| Data for review |
+ + +
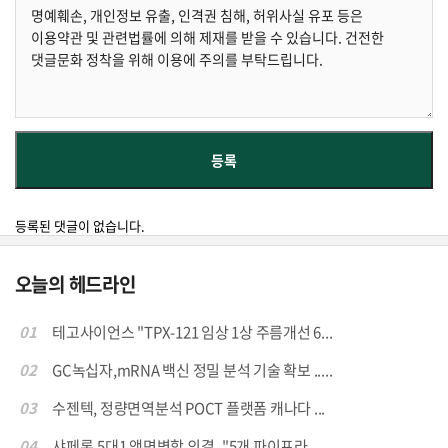
등록된 댓글이 없습니다.
오늘의 헤드라인
01
테고사이언스 "TPX-121 임상 1상 주름개선 6...
02
GC녹십자,mRNA 백신 정밀 분석 기술 확보 .....
03
수젠텍, 정량면역분석 POCT 플랫폼 캐나다 ...
04
샤페론,5대1 액면병합 의결.."5개 파이프라...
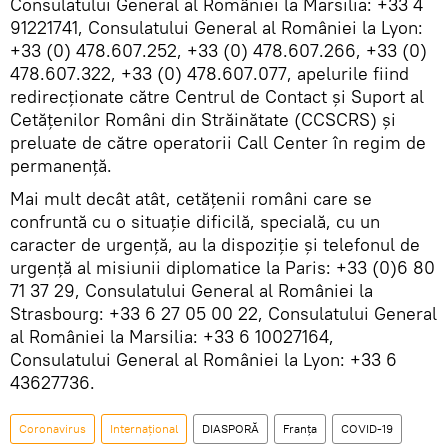
Consulatului General al României la Marsilia: +33 4
91221741, Consulatului General al României la Lyon:
+33 (0) 478.607.252, +33 (0) 478.607.266, +33 (0)
478.607.322, +33 (0) 478.607.077, apelurile fiind
redirecționate către Centrul de Contact și Suport al
Cetăţenilor Români din Străinătate (CCSCRS) şi
preluate de către operatorii Call Center în regim de
permanență.
Mai mult decât atât, cetățenii români care se
confruntă cu o situație dificilă, specială, cu un
caracter de urgență, au la dispoziție și telefonul de
urgență al misiunii diplomatice la Paris: +33 (0)6 80
71 37 29, Consulatului General al României la
Strasbourg: +33 6 27 05 00 22, Consulatului General
al României la Marsilia: +33 6 10027164,
Consulatului General al României la Lyon: +33 6
43627736.
Coronavirus
Internaţional
DIASPORĂ
Franța
COVID-19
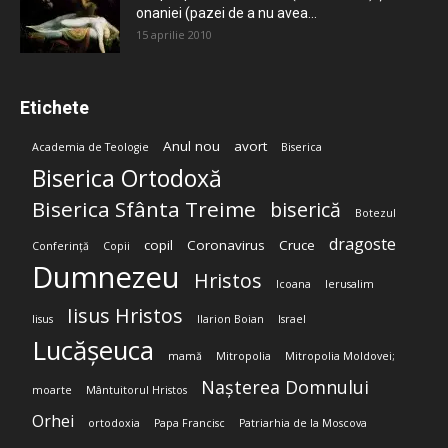
onaniei (pazei de a nu avea...
15 aprilie 2010
Etichete
Anul nou
avort
Academia de Teologie
Biserica
Biserica Ortodoxă
Biserica Sfânta Treime
biserică
Botezul
dragoste
copil
Coronavirus
Cruce
Conferință
Copii
Dumnezeu
Hristos
Icoana
Ierusalim
Iisus Hristos
Iisus
Ilarion Boian
Israel
Lucășeuca
mamă
Mitropolia
Mitropolia Moldovei;
Nașterea Domnului
moarte
Mântuitorul Hristos
Orhei
ortodoxia
Papa Francisc
Patriarhia de la Moscova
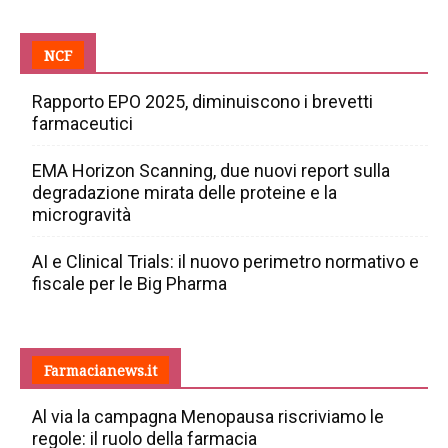
NCF
Rapporto EPO 2025, diminuiscono i brevetti
farmaceutici
EMA Horizon Scanning, due nuovi report sulla
degradazione mirata delle proteine e la
microgravità
AI e Clinical Trials: il nuovo perimetro normativo e
fiscale per le Big Pharma
Farmacianews.it
Al via la campagna Menopausa riscriviamo le
regole: il ruolo della farmacia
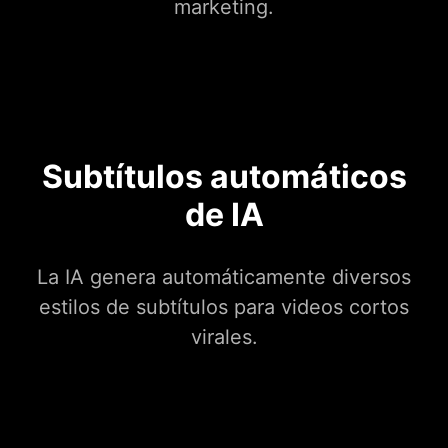
marketing.
Subtítulos automáticos
de IA
La IA genera automáticamente diversos
estilos de subtítulos para videos cortos
virales.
+ + +
| Work instructions |
In your copy of the records above, include no pictures and match every line exactly.

| Finished task |
등록된 댓글이 없습니다.
오늘의 헤드라인
01
테고사이언스 "TPX-121 임상 1상 주름개선 6...
02
GC녹십자,mRNA 백신 정밀 분석 기술 확보 .....
03
수젠텍, 정량면역분석 POCT 플랫폼 캐나다 ...
04
샤페론,5대1 액면병합 의결.."5개 파이프라...
Consulatului General al României la Marsilia: +33 4
91221741, Consulatului General al României la Lyon:
+33 (0) 478.607.252, +33 (0) 478.607.266, +33 (0)
478.607.322, +33 (0) 478.607.077, apelurile fiind
redirecționate către Centrul de Contact și Suport al
Cetăţenilor Români din Străinătate (CCSCRS) şi
preluate de către operatorii Call Center în regim de
permanență.
Mai mult decât atât, cetățenii români care se
confruntă cu o situație dificilă, specială, cu un
caracter de urgență, au la dispoziție și telefonul de
urgență al misiunii diplomatice la Paris: +33 (0)6 80
71 37 29, Consulatului General al României la
Strasbourg: +33 6 27 05 00 22, Consulatului General
al României la Marsilia: +33 6 10027164,
Consulatului General al României la Lyon: +33 6
43627736.
Coronavirus
Internaţional
DIASPORĂ
Franța
COVID-19
onaniei (pazei de a nu avea...
15 aprilie 2010
Etichete
Anul nou
avort
Academia de Teologie
Biserica
Biserica Ortodoxă
Biserica Sfânta Treime
biserică
Botezul
dragoste
copil
Coronavirus
Cruce
Conferință
Copii
Dumnezeu
Hristos
Icoana
Ierusalim
Iisus Hristos
Iisus
Ilarion Boian
Israel
Lucășeuca
mamă
Mitropolia
Mitropolia Moldovei;
Nașterea Domnului
moarte
Mântuitorul Hristos
Orhei
ortodoxia
Papa Francisc
Patriarhia de la Moscova
NCF
Rapporto EPO 2025, diminuiscono i brevetti
farmaceutici
EMA Horizon Scanning, due nuovi report sulla
degradazione mirata delle proteine e la
microgravità
AI e Clinical Trials: il nuovo perimetro normativo e
fiscale per le Big Pharma
Farmacianews.it
Al via la campagna Menopausa riscriviamo le
regole: il ruolo della farmacia
marketing.
Subtítulos automáticos
de IA
La IA genera automáticamente diversos
estilos de subtítulos para videos cortos
virales.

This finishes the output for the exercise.